Ukrainian Student Puts Degree on Hold to 'Kill as Many Russians' as She Can

As more Ukrainian citizens join their president's call to fight off Russia's invading forces, one student says she has put her college degree on hold in order to "to save my country, to save my friends, to save my family, to save my little sister."

Maryna Mazur—a 22-year-old Ukrainian native who had been studying for her business degree in Berlin, Germany—says that she decided to return to her home country to join the fight.

"I want to join the fight," she told Newsmax TV, "Nothing matters now apart from my family staying alive ... and to kill as many Russians as I can. ... I have no mercy for those people."

"I wish there was no war," she continued. "I would never think that I would say that I'm willing to kill a person.

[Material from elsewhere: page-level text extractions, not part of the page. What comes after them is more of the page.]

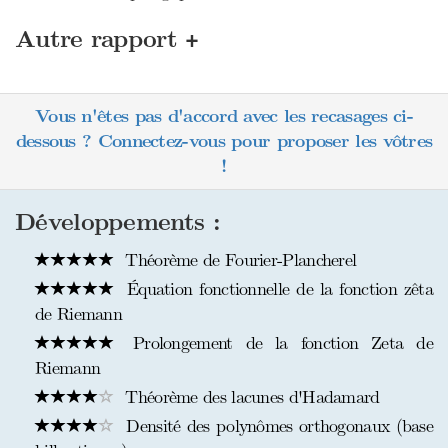
+
Autre rapport
Vous n'êtes pas d'accord avec les recasages ci-
dessous ? Connectez-vous pour proposer les vôtres
!
Développements :
Théorème de Fourier-Plancherel
Équation fonctionnelle de la fonction zêta
de Riemann
Prolongement de la fonction Zeta de
Riemann
Théorème des lacunes d'Hadamard
Densité des polynômes orthogonaux (base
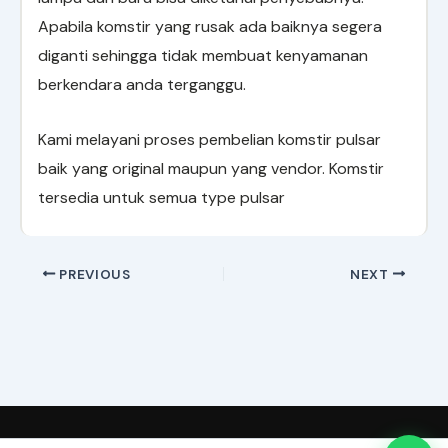
Apabila komstir yang rusak ada baiknya segera
diganti sehingga tidak membuat kenyamanan
berkendara anda terganggu.
Kami melayani proses pembelian komstir pulsar
baik yang original maupun yang vendor. Komstir
tersedia untuk semua type pulsar
PREVIOUS
NEXT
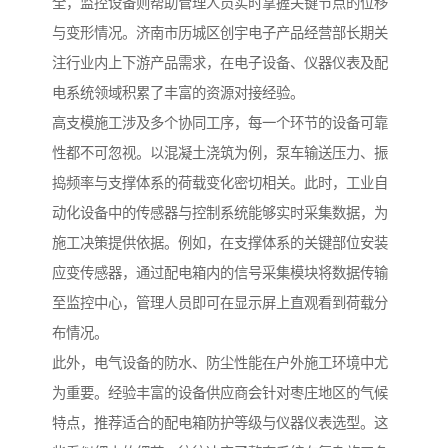
全，监控设备则帮助管理人员实时掌握关键节点的位移
与变形情况。济南市历城区创宇电子产品经营部长期关
注行业内上下游产品需求，在电子设备、仪器仪表及配
电系统领域积累了丰富的资源对接经验。
高支模施工涉及多个协同工序，每一个环节的设备可靠
性都不可忽视。以混凝土浇筑为例，泵车输送压力、振
捣频率与支撑体系的荷载变化密切相关。此时，工业自
动化设备中的传感器与控制系统能够实时采集数据，为
施工决策提供依据。例如，在支撑体系的关键部位安装
应变传感器，通过配电箱内的信号采集模块将数据传输
至监控中心，管理人员即可在显示屏上直观看到荷载分
布情况。
此外，电气设备的防水、防尘性能在户外施工环境中尤
为重要。经验丰富的设备供应商会针对枣庄地区的气候
特点，推荐适合的配电箱防护等级与仪器仪表选型。这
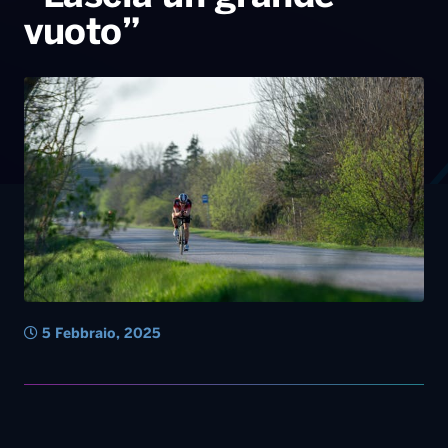
5 Febbraio, 2025
Diretta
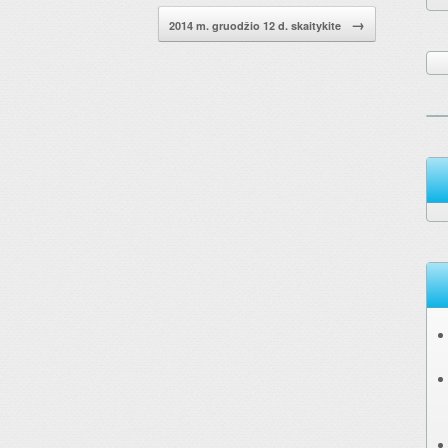
→
2014 m. gruodžio 12 d. skaitykite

But I have so much hatred to people who probably bombed my house, my parents' house near Kyiv, to people who bombed my friend's house in Kyiv, and my ex-school."

"My life is not any more valuable than those of Ukrainian military, of those men and women who protect our country," she continued. "So, it is my duty to give and make anything, anything I can to help."

Ukrainian student returns home kill Russians invasion
A Ukrainian student says she stopped working on her business degree in Germany so she could return to her home country and fight off invading Russian forces. In this photo, Ukrainian servicemen guard the checkpoint in Independence Square on March 4, 2022, in Kyiv, Ukraine. Anastasia Vlasova/Getty

At the start of the Russian invasion last week, Ukrainian President Volodymyr Zelensky tweeted, "We will give weapons to anyone who wants to defend the country. Be ready to support Ukraine in the squares of our cities."

Ukrainian civilians have been helping set up roadblocks with sandbags and spare tires as well as removing road signs to help slow down Russian military vehicles, the Kyiv Post reported.

The calls for citizen volunteers and fighters have intensified as Russian strikes hit military, civilian and infrastructure targets across the country, killing hundreds of civilians.

Russian forces have attacked a kindergarten and orphanage in northeastern Ukraine and a hospital in the southeast, according to Human Rights Watch. The attacks reportedly killed civilians, including some children.

One of the Ukrainian Ministry of Defense's recent social media posts asked citizens to inform the ministry of Russian troop movements and to make explosive Molotov cocktails to fight off the Russians.

Answering the call, one Ukrainian business, Pravda Brewery in the western city of Lviv, began mass-producing Molotov cocktails.

The brewery's owner, Yuri Zastavny, said his business couldn't produce beer during the invasion. So instead they chose to make the homemade firebombs using their many bottles and the knowledge of workers who already knew how to make them.

Similarly, Ihor Tokarivsky, the owner of a company that erects mobile telephone towers across Ukraine, has purchased steel to make anti-tank weapons for fighting off Russian forces.

With a group of seven employees and 10 other volunteers from neighboring businesses, he has made over 50 tank traps, each weighing 881 pounds. The traps can hook and lift any vehicles that drive into them, making their undersides more vulnerable to weapons, according to Military Times.

The business is also making "hedgehogs," smaller objects made of spiky sharpened steel rods that will puncture even the heaviest tires on military vehicles. Tokarivsky said he had enough steel to make 11,000 hedgehogs.

Some 1.2 million refugees have fled Ukraine since Russia invaded on February 24, United Nations High Commissioner for Refugees (UNCHR) Filippo Grandi said on Friday. About half arrived in neighboring Poland, while others immigrated to Hungary, Moldova, Romania and Slovakia.

The exodus marks the fastest movement of refugees during this century, according to the Associated Press.

Newsweek reached out to the Ukrainian Embassy in Washington, D.C., for comment.